◆ Activity:
Filter the entries down to the lines holding "erences", then copy those lines.

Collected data
■ ■ ■ ■ ■ ■ ■
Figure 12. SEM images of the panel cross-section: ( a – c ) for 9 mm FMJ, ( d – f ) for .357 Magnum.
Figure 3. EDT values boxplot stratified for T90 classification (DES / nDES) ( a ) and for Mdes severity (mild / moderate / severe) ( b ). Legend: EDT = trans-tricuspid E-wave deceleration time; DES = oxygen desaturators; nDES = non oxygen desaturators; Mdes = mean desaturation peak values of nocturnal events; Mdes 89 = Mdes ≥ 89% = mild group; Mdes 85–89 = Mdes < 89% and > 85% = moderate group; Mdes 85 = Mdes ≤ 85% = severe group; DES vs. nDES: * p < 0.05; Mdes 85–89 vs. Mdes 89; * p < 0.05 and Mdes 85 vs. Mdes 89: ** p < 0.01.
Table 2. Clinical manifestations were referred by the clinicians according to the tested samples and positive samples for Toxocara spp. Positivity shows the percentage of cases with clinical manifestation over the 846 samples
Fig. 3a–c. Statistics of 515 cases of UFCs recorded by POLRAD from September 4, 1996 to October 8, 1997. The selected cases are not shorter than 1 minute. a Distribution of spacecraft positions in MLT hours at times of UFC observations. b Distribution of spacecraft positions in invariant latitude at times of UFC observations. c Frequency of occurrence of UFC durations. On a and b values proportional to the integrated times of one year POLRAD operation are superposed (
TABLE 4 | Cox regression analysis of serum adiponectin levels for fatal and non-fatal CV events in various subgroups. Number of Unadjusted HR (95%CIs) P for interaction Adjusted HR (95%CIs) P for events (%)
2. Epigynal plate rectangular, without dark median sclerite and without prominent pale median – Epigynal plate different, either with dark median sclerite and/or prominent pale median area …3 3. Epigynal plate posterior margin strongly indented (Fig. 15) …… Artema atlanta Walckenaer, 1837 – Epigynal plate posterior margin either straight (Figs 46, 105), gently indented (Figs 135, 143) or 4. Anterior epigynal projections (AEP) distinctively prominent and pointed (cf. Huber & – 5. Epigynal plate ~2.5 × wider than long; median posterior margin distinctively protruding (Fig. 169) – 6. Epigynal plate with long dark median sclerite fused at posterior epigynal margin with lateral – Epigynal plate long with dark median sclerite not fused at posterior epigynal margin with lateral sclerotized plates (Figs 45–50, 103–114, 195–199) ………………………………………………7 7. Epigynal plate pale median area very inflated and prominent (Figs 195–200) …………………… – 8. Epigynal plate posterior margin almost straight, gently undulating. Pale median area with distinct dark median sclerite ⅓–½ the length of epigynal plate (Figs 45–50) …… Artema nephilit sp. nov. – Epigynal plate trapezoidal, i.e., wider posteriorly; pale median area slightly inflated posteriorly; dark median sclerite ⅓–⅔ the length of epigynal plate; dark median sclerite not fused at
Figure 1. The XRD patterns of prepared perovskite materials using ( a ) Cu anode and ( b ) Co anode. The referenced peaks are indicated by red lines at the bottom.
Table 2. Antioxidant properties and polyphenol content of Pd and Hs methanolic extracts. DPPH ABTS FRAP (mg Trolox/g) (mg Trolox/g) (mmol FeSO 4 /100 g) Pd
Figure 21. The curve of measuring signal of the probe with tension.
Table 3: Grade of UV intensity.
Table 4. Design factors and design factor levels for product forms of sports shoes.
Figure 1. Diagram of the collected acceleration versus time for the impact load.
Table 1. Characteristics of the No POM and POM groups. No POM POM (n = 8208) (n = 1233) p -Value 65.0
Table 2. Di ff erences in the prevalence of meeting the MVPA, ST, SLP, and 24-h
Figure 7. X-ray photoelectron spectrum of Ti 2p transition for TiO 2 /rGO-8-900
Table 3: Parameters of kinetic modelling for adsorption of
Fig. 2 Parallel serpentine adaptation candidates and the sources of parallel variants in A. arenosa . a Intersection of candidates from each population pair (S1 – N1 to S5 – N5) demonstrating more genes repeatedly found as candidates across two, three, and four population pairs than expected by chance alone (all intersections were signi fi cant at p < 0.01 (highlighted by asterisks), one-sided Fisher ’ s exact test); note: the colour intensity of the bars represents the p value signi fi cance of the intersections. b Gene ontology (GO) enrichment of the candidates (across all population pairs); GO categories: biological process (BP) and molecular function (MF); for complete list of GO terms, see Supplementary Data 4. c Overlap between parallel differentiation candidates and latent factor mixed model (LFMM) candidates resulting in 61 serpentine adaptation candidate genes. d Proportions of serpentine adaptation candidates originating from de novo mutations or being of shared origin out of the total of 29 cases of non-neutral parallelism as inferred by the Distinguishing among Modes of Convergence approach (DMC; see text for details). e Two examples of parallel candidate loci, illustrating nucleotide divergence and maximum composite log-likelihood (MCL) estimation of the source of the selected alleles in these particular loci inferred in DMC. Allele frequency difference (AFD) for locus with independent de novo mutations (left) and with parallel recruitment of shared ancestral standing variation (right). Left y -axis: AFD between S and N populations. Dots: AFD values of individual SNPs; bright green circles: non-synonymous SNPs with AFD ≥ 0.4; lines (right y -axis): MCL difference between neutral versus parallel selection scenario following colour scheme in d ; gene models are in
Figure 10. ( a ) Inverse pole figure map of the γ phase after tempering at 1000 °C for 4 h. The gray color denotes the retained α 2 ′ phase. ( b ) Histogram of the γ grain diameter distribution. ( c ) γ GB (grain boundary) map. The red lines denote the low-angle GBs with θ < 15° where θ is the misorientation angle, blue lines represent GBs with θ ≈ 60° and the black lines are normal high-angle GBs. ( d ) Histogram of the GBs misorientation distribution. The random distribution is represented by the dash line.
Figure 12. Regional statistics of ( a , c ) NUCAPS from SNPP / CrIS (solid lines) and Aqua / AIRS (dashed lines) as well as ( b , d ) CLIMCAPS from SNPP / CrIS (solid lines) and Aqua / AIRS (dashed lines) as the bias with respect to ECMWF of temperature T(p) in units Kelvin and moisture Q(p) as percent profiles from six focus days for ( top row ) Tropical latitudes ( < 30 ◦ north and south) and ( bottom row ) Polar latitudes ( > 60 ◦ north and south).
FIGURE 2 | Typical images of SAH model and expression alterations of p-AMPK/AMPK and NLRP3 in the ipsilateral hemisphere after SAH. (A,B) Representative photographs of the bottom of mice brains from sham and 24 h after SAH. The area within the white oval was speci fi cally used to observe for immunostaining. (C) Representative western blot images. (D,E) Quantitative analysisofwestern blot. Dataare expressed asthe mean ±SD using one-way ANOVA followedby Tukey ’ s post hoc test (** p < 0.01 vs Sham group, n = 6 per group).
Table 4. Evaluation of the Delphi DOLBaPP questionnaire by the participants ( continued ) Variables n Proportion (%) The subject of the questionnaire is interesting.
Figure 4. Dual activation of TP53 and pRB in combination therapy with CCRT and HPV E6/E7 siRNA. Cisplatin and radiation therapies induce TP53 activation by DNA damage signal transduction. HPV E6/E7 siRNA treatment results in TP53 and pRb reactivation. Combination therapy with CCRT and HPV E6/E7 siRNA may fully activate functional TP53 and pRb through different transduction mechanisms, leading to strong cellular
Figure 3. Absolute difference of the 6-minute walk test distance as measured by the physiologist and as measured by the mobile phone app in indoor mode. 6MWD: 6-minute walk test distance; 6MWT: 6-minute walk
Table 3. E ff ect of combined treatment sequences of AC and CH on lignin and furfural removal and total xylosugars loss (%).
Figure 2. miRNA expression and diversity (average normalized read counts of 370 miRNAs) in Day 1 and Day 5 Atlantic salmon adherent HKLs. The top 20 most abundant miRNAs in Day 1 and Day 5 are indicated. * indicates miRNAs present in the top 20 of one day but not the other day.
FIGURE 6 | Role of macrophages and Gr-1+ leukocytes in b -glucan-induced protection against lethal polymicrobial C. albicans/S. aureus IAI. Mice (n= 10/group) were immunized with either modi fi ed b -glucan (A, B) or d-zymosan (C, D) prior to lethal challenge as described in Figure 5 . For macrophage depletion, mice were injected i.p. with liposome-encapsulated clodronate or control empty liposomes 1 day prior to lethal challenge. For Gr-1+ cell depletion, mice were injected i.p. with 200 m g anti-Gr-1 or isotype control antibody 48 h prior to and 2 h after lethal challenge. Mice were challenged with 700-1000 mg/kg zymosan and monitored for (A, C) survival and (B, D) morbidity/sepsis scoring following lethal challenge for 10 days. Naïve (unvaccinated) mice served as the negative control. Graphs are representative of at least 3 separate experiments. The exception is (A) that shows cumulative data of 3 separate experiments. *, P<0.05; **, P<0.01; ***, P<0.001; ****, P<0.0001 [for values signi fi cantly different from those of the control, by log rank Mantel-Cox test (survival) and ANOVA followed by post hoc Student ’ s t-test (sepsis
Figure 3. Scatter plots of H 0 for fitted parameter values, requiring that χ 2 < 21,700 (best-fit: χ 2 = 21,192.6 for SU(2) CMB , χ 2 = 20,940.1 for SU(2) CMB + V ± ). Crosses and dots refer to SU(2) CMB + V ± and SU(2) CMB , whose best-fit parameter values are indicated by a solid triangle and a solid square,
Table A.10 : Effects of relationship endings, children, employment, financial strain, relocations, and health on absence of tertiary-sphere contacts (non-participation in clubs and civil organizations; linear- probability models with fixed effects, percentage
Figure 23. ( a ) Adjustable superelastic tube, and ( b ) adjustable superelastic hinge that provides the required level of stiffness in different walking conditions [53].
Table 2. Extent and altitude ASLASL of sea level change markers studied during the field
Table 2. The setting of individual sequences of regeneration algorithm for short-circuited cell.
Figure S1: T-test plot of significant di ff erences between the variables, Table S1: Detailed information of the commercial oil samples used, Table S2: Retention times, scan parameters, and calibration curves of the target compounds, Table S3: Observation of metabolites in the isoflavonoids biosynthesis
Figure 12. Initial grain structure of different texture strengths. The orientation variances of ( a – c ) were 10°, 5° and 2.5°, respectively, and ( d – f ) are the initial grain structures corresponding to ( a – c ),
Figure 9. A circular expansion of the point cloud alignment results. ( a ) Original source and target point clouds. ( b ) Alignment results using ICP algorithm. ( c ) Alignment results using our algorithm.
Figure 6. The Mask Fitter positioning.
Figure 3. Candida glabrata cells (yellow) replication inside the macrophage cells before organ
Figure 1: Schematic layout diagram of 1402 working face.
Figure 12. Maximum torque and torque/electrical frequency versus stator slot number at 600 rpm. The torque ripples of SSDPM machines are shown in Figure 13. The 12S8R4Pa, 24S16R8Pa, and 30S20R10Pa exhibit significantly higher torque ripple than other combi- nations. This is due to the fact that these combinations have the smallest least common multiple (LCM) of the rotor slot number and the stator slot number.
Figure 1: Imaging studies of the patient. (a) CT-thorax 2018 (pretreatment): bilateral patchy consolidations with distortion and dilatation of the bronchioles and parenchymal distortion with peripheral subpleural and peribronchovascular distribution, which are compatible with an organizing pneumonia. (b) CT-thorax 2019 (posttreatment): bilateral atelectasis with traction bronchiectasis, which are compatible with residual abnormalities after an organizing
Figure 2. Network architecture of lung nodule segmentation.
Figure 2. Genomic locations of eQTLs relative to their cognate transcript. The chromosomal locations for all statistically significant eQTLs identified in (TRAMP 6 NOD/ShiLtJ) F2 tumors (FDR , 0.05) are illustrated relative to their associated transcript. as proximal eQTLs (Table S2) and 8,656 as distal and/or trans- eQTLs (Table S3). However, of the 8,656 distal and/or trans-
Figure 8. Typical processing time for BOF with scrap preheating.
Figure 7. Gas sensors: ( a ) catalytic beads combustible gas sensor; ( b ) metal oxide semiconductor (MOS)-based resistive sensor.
■ ■ ■ ■ ■ ■ ■
◆ Solution to this exercise:
Table 2. Di ff erences in the prevalence of meeting the MVPA, ST, SLP, and 24-h
Figure S1: T-test plot of significant di ff erences between the variables, Table S1: Detailed information of the commercial oil samples used, Table S2: Retention times, scan parameters, and calibration curves of the target compounds, Table S3: Observation of metabolites in the isoflavonoids biosynthesis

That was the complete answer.